To be honest, I first started listening to Caspian just to have something to talk about with some dude I was into at the time. But after listening to a bunch of their singles, I quickly fell in love with their sound, and jumped at the first chance I had to watch them perform live. To my relief, I saw a tour date in Montreal for September 22nd at a tiny and intimate venue, Cafe Campus. They are currently on tour to promote the release of their latest album Dust and Disquiet with their buddies from Circle Takes the Square in tow. Caspian is mainly for fans of Sigur Rós and Tides of Man (specifically those who liked their latest instrumental masterpiece, Young and Courageous).

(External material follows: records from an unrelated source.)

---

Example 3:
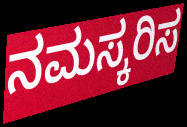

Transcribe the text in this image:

ನಮಸ್ಕರಿಸ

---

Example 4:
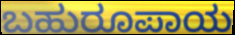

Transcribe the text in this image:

ಬಹುರೂಪಾಯ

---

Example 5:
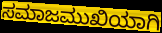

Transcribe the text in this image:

ಸಮಾಜಮುಖಿಯಾಗಿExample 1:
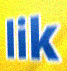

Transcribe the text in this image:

lik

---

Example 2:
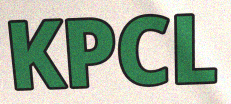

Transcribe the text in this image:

KPCL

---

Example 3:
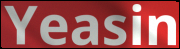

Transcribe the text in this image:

Yeasin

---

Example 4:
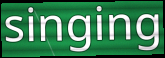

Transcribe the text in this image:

singing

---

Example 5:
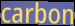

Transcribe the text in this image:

carbon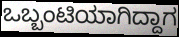
ಒಬ್ಬಂಟಿಯಾಗಿದ್ದಾಗ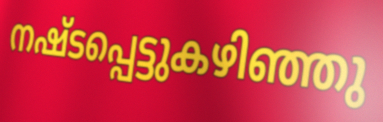
നഷ്ടപ്പെട്ടുകഴിഞ്ഞുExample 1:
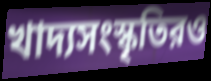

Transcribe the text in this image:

খাদ্যসংস্কৃতিরও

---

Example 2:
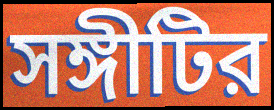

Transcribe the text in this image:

সঙ্গীটির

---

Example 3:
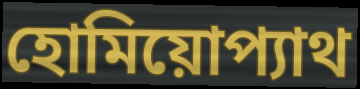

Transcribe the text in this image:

হোমিয়োপ্যাথ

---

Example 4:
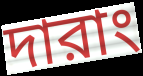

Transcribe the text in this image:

দারাং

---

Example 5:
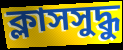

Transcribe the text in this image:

ক্লাসসুদ্ধুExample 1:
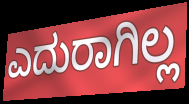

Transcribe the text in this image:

ಎದುರಾಗಿಲ್ಲ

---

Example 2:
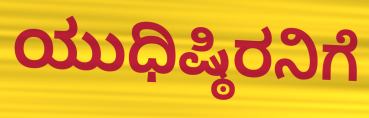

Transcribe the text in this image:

ಯುಧಿಷ್ಠಿರನಿಗೆ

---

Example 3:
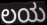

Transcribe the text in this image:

ಲಯ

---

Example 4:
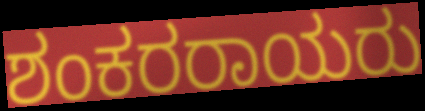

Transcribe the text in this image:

ಶಂಕರರಾಯರು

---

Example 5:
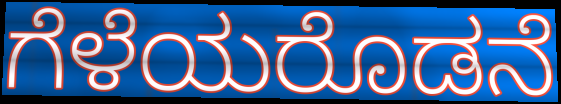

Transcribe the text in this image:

ಗೆಳೆಯರೊಡನೆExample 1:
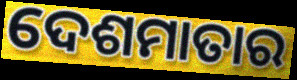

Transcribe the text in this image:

ଦେଶମାତାର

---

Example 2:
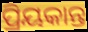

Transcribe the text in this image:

ପ୍ରିୟକାନ୍ତ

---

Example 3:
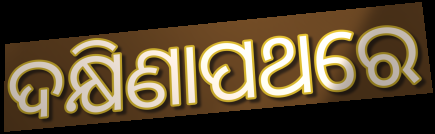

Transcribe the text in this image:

ଦକ୍ଷିଣାପଥରେ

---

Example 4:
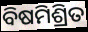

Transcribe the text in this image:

ବିଷମିଶ୍ରିତ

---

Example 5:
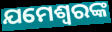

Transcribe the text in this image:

ଯମେଶ୍ୱରଙ୍କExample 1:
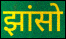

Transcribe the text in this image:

झांसो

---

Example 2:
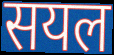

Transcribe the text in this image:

सयल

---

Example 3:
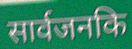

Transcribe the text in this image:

सार्वजनकि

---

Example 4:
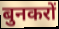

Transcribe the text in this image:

बुनकरों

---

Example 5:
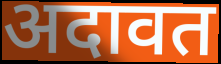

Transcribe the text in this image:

अदावतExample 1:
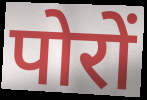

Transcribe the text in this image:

पोरों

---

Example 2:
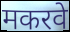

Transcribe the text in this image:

मकरवे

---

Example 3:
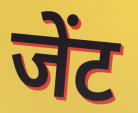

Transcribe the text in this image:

जेंट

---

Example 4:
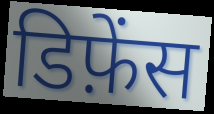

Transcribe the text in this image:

डिफ़ेंस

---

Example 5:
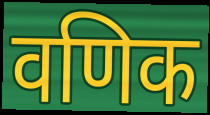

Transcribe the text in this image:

वणिक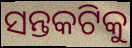
ସନ୍ତକଟିକୁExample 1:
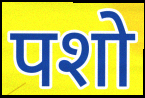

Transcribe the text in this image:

पशो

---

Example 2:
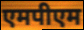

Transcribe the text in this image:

एमपीएम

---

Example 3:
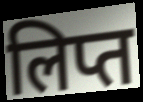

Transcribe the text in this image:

लिप्त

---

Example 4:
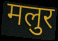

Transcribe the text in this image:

मलुर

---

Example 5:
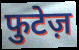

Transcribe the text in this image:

फुटेज़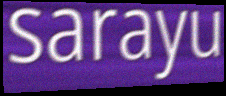
sarayu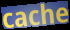
cache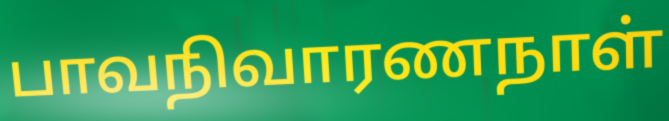
பாவநிவாரணநாள்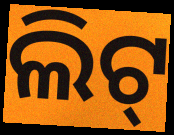
ଲିଟ୍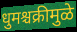
धुमश्चक्रीमुळे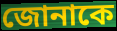
জোনাকে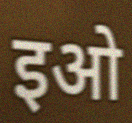
इओ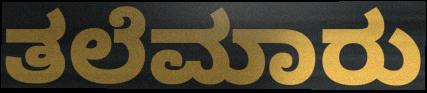
ತಲೆಮಾರು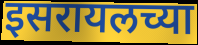
इसरायलच्या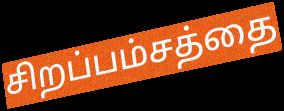
சிறப்பம்சத்தைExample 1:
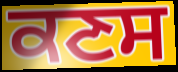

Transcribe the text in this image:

ਕਣਸ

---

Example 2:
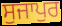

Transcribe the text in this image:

ਸੁਜਾਪੁਰ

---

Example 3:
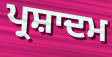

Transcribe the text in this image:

ਪ੍ਰਸ਼ਾਦਮ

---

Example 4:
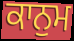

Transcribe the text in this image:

ਕਾਨੁਮ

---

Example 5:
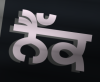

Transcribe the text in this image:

ਨੈੱਕ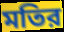
মতির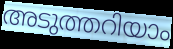
അടുത്തറിയാം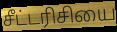
சீட்டரிசியை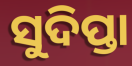
ସୁଦିପ୍ତାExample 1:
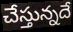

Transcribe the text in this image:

చేస్తున్నదే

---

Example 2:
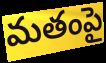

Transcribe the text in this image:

మతంపై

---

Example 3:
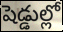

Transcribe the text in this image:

షెడ్డుల్లో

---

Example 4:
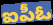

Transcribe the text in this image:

ఐపీఓ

On to the opening act. Their second time in Montreal – and still never having tried poutine – Circle Takes the Square kicked off the night by playing a bunch of songs with beautiful instrumentals that were accompanied by angsty, harsh vocals. My favourite song of their set consisted of a long and beautiful ambient-instrumental intro, which eventually escalated into a fast paced and upbeat song entitled “Non-Objective Portrait of Karma.” During the entire show the crowd was rather comatose, since it was a weeknight show and I guess people were tired from working during the day. But there was a small number of headbangers and people dancing that broke the monotony of the crowd during this set.

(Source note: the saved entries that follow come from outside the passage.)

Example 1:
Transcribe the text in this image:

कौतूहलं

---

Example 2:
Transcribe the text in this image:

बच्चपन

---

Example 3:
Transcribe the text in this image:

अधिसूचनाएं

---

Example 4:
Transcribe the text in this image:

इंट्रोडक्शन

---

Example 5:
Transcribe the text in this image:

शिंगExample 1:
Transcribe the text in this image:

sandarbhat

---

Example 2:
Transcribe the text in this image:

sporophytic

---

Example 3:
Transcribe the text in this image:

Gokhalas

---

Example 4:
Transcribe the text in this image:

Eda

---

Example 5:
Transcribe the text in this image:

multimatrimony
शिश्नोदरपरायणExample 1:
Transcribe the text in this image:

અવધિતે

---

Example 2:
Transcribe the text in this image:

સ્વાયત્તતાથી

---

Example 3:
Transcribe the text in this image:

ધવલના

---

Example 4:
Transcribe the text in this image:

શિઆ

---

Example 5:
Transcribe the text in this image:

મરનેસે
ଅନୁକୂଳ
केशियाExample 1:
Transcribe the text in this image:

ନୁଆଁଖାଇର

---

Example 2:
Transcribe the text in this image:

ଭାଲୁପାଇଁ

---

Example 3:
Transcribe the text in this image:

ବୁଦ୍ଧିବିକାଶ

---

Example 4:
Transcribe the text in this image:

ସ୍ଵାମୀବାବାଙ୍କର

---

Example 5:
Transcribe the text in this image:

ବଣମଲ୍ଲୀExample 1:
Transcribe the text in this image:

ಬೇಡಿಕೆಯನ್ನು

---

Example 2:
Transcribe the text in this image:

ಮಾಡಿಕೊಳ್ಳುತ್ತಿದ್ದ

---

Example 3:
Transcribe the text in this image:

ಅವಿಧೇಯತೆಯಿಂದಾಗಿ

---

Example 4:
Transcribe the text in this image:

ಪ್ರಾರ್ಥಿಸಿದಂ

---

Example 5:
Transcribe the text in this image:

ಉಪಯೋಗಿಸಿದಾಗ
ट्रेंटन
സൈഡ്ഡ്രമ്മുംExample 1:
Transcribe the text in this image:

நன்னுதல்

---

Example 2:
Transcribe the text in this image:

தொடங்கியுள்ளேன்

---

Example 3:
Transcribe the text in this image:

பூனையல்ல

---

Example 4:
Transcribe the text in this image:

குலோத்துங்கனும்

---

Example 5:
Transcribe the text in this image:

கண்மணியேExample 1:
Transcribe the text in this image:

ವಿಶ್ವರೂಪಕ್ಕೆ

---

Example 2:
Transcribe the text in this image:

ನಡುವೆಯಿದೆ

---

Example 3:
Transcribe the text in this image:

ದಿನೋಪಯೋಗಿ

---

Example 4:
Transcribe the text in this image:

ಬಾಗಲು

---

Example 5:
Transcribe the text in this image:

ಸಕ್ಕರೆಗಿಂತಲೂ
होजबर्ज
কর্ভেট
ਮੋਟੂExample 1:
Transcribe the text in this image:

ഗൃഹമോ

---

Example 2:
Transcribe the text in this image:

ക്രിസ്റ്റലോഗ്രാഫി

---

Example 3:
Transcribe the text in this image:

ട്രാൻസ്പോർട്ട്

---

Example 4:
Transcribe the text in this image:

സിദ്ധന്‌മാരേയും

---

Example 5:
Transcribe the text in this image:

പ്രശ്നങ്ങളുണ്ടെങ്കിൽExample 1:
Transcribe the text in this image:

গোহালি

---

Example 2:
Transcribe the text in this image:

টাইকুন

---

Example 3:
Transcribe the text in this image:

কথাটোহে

After a short intermission, Caspian marched on stage in total darkness, dressed in black. They started off their set with “Darkfield,” a single off of their newly-released album, and ended their main set with “Arcs of Command,” yet another track off Dust and Disquiet. I think it’s also important to mention that the majority of the set was in partial darkness; whether it was intentional or not, I’m not sure, but it created this amazing atmosphere that forced you to focus as much as you could on the music being played, instead of on the ridiculously good looking men playing it.
The crowd was also rather special. With loud cheers and many encouraging yells between songs, the majority of the people there were dancing and nodding their heads back and forth to the beat of whichever song was playing. After the first encore, the crowd was extremely adamant about getting the most out of the show, chanting “Caspian” over and over, til they made their return back on the stage where they graced us with a performance of “Sycamore” off of their older album Tertia. (A DOUBLE encore?! Holy shit… I know!) It was absolutely the perfect song to end the night on, making the set list feel complete.

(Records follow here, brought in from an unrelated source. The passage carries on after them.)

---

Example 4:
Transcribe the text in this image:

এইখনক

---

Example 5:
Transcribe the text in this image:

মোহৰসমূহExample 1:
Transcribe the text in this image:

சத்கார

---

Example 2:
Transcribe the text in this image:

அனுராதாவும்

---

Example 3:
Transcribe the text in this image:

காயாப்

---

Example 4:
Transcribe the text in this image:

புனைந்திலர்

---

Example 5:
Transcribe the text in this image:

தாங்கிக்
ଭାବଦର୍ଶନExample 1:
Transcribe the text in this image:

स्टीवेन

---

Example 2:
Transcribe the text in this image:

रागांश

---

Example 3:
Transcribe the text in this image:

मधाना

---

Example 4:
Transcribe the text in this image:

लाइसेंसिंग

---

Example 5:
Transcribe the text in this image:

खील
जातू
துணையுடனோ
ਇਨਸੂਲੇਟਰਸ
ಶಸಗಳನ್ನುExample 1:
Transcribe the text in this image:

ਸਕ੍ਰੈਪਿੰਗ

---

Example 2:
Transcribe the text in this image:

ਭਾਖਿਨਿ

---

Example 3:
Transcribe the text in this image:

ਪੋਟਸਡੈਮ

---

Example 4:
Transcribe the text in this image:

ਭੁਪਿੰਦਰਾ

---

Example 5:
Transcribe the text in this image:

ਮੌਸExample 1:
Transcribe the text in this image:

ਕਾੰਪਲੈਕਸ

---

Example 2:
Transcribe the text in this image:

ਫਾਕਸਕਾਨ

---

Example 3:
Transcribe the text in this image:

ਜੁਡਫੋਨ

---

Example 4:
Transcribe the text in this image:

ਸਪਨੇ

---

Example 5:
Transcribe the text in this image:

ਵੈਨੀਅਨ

I also have to say that this show marks the first I’ve seen that didn’t include any outright singing of lyrics. Although I totally dug their music prior to seeing them live, I was hella skeptical. But, the sheer complexity of the instrumentals totally worked in their favour, as there were no vocals or lyrics in any of their songs. The entire set was extremely tight and totally flawless. Many times throughout the set, I caught myself holding back tears from the sheer beauty of their music. Caspian’s music is way more impactful live and conveys emotion much more strongly through their live performances.